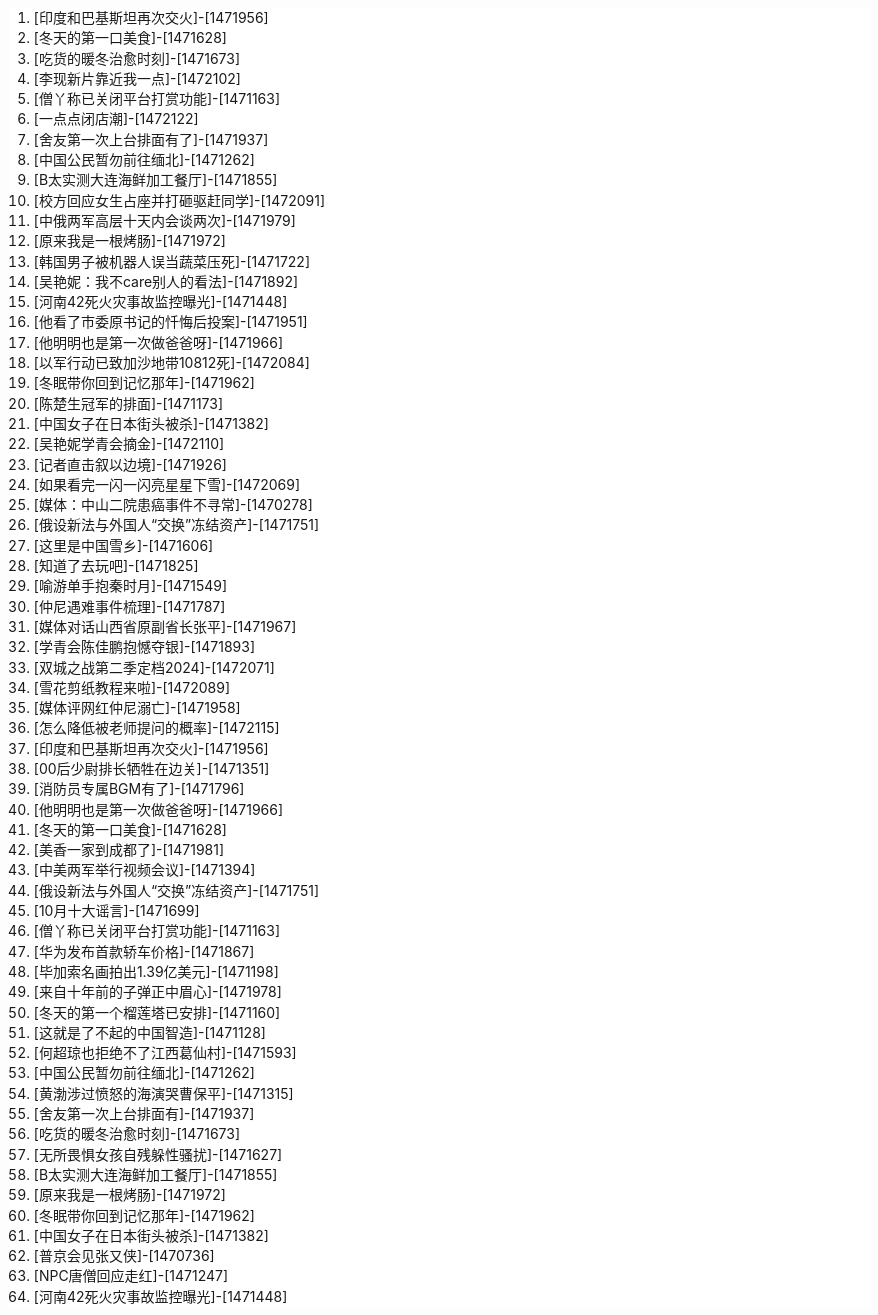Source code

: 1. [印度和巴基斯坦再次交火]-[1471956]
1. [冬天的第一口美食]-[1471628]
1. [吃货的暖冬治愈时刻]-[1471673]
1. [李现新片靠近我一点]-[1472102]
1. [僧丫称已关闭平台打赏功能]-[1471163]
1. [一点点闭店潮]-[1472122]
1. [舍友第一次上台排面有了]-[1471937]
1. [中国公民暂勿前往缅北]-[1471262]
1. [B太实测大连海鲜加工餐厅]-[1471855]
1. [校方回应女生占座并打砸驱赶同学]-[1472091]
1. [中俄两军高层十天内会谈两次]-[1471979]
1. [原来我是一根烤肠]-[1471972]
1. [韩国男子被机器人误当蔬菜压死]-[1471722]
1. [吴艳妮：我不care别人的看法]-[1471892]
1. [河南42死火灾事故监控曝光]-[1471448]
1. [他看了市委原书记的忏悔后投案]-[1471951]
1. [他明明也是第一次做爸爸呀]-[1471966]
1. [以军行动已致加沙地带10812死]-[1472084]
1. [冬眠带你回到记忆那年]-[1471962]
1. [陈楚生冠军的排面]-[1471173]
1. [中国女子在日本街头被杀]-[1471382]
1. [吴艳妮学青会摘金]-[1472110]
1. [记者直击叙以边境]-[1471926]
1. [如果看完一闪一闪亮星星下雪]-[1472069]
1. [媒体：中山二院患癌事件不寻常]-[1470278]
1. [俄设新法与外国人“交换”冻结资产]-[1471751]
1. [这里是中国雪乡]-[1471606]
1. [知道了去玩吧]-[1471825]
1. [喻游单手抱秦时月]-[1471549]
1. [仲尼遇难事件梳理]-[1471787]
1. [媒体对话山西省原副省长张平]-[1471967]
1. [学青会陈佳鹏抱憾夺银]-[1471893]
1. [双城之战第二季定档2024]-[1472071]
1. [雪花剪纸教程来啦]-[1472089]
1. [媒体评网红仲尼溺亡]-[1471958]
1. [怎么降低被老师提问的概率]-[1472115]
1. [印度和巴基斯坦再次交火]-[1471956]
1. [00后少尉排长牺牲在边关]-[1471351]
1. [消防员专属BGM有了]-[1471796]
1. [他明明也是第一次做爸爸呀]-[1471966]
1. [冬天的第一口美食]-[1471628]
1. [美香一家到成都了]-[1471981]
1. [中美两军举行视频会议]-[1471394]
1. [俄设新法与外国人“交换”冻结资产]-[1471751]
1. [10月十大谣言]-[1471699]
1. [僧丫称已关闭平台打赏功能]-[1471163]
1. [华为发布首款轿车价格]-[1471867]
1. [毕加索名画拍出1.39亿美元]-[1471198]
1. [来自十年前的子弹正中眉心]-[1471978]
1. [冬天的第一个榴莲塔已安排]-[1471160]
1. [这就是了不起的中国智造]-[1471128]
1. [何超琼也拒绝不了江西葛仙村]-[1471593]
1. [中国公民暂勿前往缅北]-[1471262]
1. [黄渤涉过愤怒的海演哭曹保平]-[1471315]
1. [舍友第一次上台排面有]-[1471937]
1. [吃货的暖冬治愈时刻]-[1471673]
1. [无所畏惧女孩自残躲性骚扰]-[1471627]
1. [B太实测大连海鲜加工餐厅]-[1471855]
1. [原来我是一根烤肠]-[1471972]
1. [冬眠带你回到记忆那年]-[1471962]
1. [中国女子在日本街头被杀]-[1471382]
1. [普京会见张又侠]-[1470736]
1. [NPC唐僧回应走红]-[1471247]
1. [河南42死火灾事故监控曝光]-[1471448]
▬▬▬▬▬▬▬▬▬▬
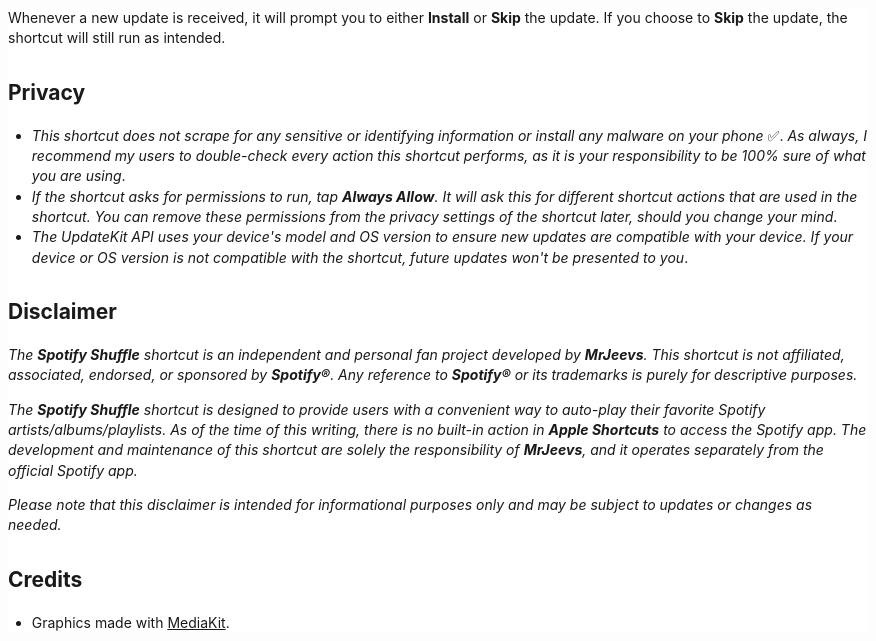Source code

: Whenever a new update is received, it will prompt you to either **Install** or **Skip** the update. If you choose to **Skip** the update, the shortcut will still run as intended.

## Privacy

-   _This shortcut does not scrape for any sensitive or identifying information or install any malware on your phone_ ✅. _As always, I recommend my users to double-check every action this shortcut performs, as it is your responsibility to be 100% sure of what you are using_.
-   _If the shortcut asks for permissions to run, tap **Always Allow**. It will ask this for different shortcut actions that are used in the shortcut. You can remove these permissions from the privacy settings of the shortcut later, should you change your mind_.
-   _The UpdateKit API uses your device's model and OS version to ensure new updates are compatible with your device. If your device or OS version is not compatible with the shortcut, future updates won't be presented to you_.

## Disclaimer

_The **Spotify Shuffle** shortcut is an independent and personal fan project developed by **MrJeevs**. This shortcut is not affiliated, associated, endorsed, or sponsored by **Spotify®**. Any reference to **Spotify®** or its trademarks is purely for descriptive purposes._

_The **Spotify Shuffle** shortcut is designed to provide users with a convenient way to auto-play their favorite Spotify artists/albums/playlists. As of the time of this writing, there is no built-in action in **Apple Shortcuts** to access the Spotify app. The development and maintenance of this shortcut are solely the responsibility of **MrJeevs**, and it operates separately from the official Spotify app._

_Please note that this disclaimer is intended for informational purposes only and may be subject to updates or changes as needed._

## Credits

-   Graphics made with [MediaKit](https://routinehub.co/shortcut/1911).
▬▬▬▬▬▬▬▬▬▬
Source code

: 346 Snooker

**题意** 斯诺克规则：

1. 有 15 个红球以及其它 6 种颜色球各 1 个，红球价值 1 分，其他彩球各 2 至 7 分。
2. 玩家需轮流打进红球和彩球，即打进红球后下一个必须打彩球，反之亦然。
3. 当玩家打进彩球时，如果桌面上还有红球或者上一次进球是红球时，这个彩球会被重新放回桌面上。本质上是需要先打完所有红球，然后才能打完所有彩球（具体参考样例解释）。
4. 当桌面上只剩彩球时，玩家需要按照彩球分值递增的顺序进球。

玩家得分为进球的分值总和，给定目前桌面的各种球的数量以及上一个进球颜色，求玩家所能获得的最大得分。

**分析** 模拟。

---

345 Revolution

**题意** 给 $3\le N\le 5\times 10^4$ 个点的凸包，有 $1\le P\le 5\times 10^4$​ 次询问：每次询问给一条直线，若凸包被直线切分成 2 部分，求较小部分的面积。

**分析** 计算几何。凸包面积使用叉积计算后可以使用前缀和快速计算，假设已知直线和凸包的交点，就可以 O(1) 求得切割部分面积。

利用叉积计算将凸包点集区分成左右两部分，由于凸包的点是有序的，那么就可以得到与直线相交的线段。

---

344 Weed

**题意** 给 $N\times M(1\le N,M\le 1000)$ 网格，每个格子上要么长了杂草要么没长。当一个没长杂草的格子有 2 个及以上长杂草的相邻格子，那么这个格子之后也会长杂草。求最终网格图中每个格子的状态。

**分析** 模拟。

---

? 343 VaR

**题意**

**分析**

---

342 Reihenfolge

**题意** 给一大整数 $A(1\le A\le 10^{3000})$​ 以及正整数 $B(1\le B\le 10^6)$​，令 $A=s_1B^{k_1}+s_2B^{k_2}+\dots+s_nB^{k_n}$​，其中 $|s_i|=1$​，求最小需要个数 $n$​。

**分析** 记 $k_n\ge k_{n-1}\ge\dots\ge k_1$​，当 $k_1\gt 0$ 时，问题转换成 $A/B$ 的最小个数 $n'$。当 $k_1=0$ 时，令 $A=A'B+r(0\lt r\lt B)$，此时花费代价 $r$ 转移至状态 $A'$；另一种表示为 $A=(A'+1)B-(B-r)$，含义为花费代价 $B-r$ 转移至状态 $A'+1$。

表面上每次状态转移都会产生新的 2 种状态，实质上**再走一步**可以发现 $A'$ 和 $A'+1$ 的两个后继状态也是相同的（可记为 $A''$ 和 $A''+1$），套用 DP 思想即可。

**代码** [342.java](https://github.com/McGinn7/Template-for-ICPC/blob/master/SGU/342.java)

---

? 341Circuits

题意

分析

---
▬▬▬▬▬▬▬▬▬▬
• Work to complete: From the line with "利用叉积计算将凸包点集区分成" up to and including the line with "给一大整数 $A(1\le A\le", rewrite the rows with "杂草" replaced by "野草" and everything else left unchanged, giving back only those lines.

• Result of this task:
利用叉积计算将凸包点集区分成左右两部分，由于凸包的点是有序的，那么就可以得到与直线相交的线段。

---

344 Weed

**题意** 给 $N\times M(1\le N,M\le 1000)$ 网格，每个格子上要么长了野草要么没长。当一个没长野草的格子有 2 个及以上长野草的相邻格子，那么这个格子之后也会长野草。求最终网格图中每个格子的状态。

**分析** 模拟。

---

? 343 VaR

**题意**

**分析**

---

342 Reihenfolge

**题意** 给一大整数 $A(1\le A\le 10^{3000})$​ 以及正整数 $B(1\le B\le 10^6)$​，令 $A=s_1B^{k_1}+s_2B^{k_2}+\dots+s_nB^{k_n}$​，其中 $|s_i|=1$​，求最小需要个数 $n$​。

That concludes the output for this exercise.